Cependant, si l'article 22 des statuts prévoit, que le Gaec est dissout - 3) par décision judiciaire, sur demande d'un ou plusieurs associés, les autres associés ont toutefois la possibilité de demander au tribunal le retrait du ou des demandeurs dans les conditions prévues à l'article 20 des statuts, ces dispositions ne s'appliquent textuellement qu'en cas de pluralité d'associés étant de fait inapplicables lorsque le Gaec ne comprend, comme en l'espèce, que deux associés, la forme sociale du groupement excluant la possibilité d'un associé unique, ce qui impliquerait ipso facto sa dissolution.



Dès lors, ni l'article 22 des statuts, ni l'article 20, ne sauraient en l'espèce faire échec au droit d'un associé de solliciter, pour juste motif, la dissolution du Gaec.



[T] [K] reproche à son frère notamment :

- de refuser des acquisitions utiles (pulvérisateur, semoir, pompe d'irrigation)

pour favoriser des acquisitions inutiles (tracteurs) en vue d'une séparation ultérieure,

- de refuser de l'associer aux décisions concernant les ventes à la coopérative Ocealia,

- de s'opposer aux actions en justice qu'il a entrepris dans l'intérêt du Gaec dans l'exercice du droit de préemption du groupement,

-d'avoir en 2011, en période de sécheresse favorisé un nouveau client du Gaec qui n'était autre que son beau frère pour lui livrer de la paille au détriment des clients habituels du Gaec, raison pour laquelle

-de refuser l'accès du Gaec à des terres sur lesquelles il est titulaire d'un bail qui abritent des hangars servant d'entrepôt pour le matériel agricole du Gaec, terres qui sont la propriété des parents et sur lesquelles [A] a semé du gazon et interdit à tout autre que lui d'y entreposer du matériel ou d'avoir encore modifié la surface louée par le Gaec s'en l'en informer,

-d'alimenter de faux litiges comme s'agissant de l'entretien du forage de [Localité 8] alors que ce forage a été réalisé à son initiative sur un terrain qu'il avait pris à bail et dont il est devenu propriétaire en 1993, avant que son frère [A] ne devienne associé du Gaec etc....



De son côté, [A] [K] a une autre présentation des faits et reproche notamment à [T] [K]:

-des détournements de fonds des comptes du Gaec à hauteur de 200 000 euros sur ses propres comptes et des faux en écriture comptable, alors que s'agissant de ce détournement, M. [T] [K] reconnaît avoir fait un virement de 200 000 euros du compte du Gaec sur son compte courant personnel afin d'adresser au notaire une somme de 149 955,83 euros qui devait absolument lui parvenir dans le cadre d'une acquisition du Gaec dans l'exercice de son droit de préemption, M. [A] [K] ayant fait bloquer les comptes pour s'opposer à la préemption et acquérir les terres pour son propre compte.

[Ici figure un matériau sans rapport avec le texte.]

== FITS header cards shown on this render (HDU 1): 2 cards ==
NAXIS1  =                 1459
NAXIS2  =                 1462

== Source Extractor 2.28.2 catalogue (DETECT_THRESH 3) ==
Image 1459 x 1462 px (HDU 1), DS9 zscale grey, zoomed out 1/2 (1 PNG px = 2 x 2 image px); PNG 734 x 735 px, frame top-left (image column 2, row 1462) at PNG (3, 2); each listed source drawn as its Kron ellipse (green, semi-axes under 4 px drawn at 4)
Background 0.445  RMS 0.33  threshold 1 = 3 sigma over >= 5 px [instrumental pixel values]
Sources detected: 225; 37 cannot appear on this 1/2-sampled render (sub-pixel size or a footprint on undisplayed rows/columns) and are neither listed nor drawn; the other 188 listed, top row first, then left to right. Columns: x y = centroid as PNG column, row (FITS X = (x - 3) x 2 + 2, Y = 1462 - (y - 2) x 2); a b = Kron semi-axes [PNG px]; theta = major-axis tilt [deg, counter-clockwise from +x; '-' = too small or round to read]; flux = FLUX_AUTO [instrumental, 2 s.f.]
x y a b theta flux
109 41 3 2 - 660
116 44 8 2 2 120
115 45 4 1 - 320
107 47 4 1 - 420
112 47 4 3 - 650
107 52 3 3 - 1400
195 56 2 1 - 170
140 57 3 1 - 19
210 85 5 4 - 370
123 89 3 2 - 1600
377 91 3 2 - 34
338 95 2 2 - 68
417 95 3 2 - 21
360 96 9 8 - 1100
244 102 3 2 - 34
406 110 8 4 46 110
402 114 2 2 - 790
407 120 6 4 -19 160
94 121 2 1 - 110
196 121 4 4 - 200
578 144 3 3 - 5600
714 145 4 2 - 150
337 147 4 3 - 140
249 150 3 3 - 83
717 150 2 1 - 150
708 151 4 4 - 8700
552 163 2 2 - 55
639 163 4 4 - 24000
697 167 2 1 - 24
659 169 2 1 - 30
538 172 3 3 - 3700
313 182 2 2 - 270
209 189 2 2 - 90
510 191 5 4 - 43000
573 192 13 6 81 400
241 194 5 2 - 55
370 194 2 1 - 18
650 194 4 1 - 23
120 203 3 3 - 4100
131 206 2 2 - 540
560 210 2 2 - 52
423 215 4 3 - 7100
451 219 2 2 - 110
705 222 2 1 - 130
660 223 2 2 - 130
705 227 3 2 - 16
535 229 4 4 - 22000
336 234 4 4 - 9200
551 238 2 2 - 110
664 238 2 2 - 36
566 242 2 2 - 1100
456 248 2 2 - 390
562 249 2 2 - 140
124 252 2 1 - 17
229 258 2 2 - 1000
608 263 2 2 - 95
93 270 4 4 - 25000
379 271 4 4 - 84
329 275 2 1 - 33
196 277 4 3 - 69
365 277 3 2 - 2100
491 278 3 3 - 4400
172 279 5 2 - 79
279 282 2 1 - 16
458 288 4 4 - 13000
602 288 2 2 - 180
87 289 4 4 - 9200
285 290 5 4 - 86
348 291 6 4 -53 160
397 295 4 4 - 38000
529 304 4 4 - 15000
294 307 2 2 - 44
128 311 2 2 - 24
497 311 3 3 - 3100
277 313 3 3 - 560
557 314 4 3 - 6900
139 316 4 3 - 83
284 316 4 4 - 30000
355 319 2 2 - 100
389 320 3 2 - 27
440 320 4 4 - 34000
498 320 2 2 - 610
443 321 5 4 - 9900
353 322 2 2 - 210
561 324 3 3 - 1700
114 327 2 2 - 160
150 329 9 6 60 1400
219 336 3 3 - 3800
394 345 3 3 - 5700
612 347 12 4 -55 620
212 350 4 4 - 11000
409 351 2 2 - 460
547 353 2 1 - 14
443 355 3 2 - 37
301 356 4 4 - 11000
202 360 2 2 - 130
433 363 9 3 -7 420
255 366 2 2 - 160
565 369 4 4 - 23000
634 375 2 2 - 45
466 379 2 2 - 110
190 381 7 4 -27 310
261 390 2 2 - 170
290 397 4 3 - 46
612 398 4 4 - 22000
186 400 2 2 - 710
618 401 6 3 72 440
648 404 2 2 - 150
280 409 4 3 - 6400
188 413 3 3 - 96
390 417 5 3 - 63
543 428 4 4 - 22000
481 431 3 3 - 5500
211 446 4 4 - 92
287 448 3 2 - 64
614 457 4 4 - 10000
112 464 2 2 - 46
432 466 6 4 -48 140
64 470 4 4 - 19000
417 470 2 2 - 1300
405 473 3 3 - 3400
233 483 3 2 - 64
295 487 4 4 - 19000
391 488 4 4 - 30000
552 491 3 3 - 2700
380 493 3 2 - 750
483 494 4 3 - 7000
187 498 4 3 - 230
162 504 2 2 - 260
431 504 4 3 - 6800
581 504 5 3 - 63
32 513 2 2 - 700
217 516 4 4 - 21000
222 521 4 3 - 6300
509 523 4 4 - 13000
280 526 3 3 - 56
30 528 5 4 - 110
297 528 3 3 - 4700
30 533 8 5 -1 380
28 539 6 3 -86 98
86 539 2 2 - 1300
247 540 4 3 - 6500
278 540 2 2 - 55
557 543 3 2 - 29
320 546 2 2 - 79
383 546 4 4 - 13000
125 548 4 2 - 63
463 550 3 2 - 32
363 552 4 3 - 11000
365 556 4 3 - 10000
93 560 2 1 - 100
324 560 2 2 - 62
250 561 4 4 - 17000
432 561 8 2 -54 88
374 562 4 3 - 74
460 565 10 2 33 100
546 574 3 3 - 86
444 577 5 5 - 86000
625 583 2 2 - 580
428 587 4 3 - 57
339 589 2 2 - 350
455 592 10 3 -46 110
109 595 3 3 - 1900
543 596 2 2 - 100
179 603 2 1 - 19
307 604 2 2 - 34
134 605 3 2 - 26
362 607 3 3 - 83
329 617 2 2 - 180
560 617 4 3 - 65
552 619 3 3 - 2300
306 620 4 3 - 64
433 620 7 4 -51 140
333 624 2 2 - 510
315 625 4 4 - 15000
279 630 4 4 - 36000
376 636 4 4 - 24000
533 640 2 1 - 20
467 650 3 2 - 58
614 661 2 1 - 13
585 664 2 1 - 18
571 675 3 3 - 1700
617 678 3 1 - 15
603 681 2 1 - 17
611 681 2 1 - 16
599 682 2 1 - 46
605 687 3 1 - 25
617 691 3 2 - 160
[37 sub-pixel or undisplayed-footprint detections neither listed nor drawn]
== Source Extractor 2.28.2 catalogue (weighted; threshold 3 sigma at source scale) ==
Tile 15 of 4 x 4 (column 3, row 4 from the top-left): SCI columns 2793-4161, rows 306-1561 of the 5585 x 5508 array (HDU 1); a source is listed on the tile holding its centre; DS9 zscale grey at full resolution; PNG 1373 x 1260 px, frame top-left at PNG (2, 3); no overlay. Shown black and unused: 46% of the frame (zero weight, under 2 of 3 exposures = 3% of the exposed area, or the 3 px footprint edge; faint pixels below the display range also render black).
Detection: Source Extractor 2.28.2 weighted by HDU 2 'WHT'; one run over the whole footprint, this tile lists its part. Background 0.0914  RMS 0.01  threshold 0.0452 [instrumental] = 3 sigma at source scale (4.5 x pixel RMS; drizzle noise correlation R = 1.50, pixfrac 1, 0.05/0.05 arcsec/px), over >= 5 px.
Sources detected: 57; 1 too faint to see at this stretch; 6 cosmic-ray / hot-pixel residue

Ce faisant, [T] [K] reconnaît avoir conservé le surplus (environ 50.000 euros) pour 'une opération d'acquisition de terres à titre personnel' (ses conclusions page 28 in fine), ces éléments confirmant ainsi un détournement de 50 000 euros au détriment du Gaec et une opposition de [A] à l'exercice par le Gaec d'un droit de préemption,

-d'avoir, par son intransigeance, entraîné le Gaec dans un litige prud'homal avec une salariée, ce qui a valu au Gaec une condamnation,

-d'avoir seul, en sa qualité de co-gérant du Gaec, tenté d'exercer son droit de préemption, prétendument au nom du Gaec, sur des terres appartenant aux consorts [M] qu'il projetait d'acquérir,

- d'avoir procédé à des défrichements interdits au risque de perdre les aides de la PAC,

- d'avoir recouru à l'emploi de produits illicites pour le traitement du Colza,

- d'avoir négligé de préempter des terres au profit du Gaec pour les acquérir pour son propre compte, s'étant constitué un patrimoine de 155 ha.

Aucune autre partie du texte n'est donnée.